== Electronics engineering source data ==

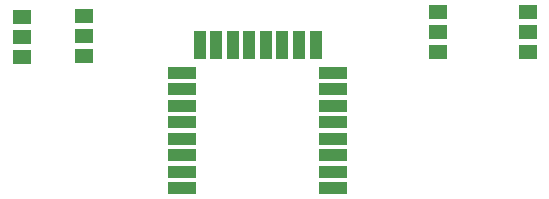
<source format=gtp>
G75*
%MOIN*%
%OFA0B0*%
%FSLAX25Y25*%
%IPPOS*%
%LPD*%
%AMOC8*
5,1,8,0,0,1.08239X$1,22.5*
%
%ADD10R,0.05906X0.05118*%
%ADD11R,0.09646X0.03937*%
%ADD12R,0.03937X0.09646*%
D10*
X0031429Y0088674D03*
X0031429Y0095367D03*
X0031429Y0102059D03*
X0052218Y0102453D03*
X0052218Y0095760D03*
X0052218Y0089067D03*
X0170000Y0090344D03*
X0170000Y0097037D03*
X0170000Y0103730D03*
X0200000Y0103730D03*
X0200000Y0097037D03*
X0200000Y0090344D03*
D11*
X0084803Y0044951D03*
X0084803Y0050463D03*
X0084803Y0055974D03*
X0084803Y0061486D03*
X0084803Y0066998D03*
X0084803Y0072510D03*
X0084803Y0078022D03*
X0084803Y0083533D03*
X0135197Y0083533D03*
X0135197Y0078022D03*
X0135197Y0072510D03*
X0135197Y0066998D03*
X0135197Y0061486D03*
X0135197Y0055974D03*
X0135197Y0050463D03*
X0135197Y0044951D03*
D12*
X0129291Y0092569D03*
X0123780Y0092569D03*
X0118268Y0092569D03*
X0112756Y0092569D03*
X0107244Y0092569D03*
X0101732Y0092569D03*
X0096220Y0092569D03*
X0090709Y0092569D03*
M02*

</source>
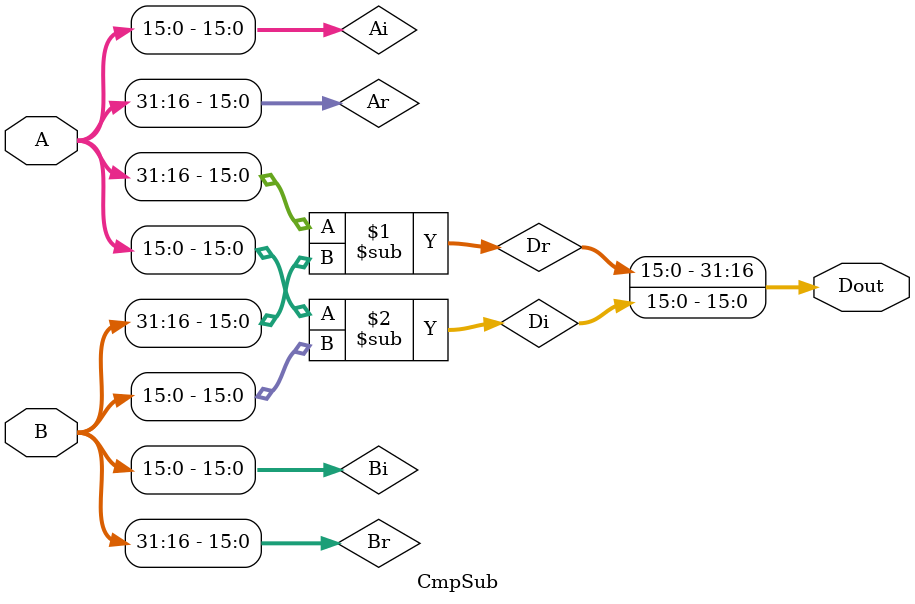
<source format=v>
module CmpSub(A, B, Dout);
    input [31:0] A, B;
    output [31:0] Dout;
    
    wire signed [15:0] Ar, Ai, Br, Bi, Dr, Di;
    
    assign {Ar, Ai} = A;
    assign {Br, Bi} = B;
    assign Dr = Ar - Br;
    assign Di = Ai - Bi;
    assign Dout = {Dr, Di};
endmodule
</source>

== How to complete this task ==
Transcribe each entry exactly; images stay out.

== Written solution ==
<source format=gtp>
G75*
%MOIN*%
%OFA0B0*%
%FSLAX25Y25*%
%IPPOS*%
%LPD*%
%AMOC8*
5,1,8,0,0,1.08239X$1,22.5*
%
%ADD10R,0.05906X0.05118*%
%ADD11R,0.09646X0.03937*%
%ADD12R,0.03937X0.09646*%
D10*
X0031429Y0088674D03*
X0031429Y0095367D03*
X0031429Y0102059D03*
X0052218Y0102453D03*
X0052218Y0095760D03*
X0052218Y0089067D03*
X0170000Y0090344D03*
X0170000Y0097037D03*
X0170000Y0103730D03*
X0200000Y0103730D03*
X0200000Y0097037D03*
X0200000Y0090344D03*
D11*
X0084803Y0044951D03*
X0084803Y0050463D03*
X0084803Y0055974D03*
X0084803Y0061486D03*
X0084803Y0066998D03*
X0084803Y0072510D03*
X0084803Y0078022D03*
X0084803Y0083533D03*
X0135197Y0083533D03*
X0135197Y0078022D03*
X0135197Y0072510D03*
X0135197Y0066998D03*
X0135197Y0061486D03*
X0135197Y0055974D03*
X0135197Y0050463D03*
X0135197Y0044951D03*
D12*
X0129291Y0092569D03*
X0123780Y0092569D03*
X0118268Y0092569D03*
X0112756Y0092569D03*
X0107244Y0092569D03*
X0101732Y0092569D03*
X0096220Y0092569D03*
X0090709Y0092569D03*
M02*

</source>
<source format=v>
module CmpSub(A, B, Dout);
    input [31:0] A, B;
    output [31:0] Dout;
    
    wire signed [15:0] Ar, Ai, Br, Bi, Dr, Di;
    
    assign {Ar, Ai} = A;
    assign {Br, Bi} = B;
    assign Dr = Ar - Br;
    assign Di = Ai - Bi;
    assign Dout = {Dr, Di};
endmodule
</source>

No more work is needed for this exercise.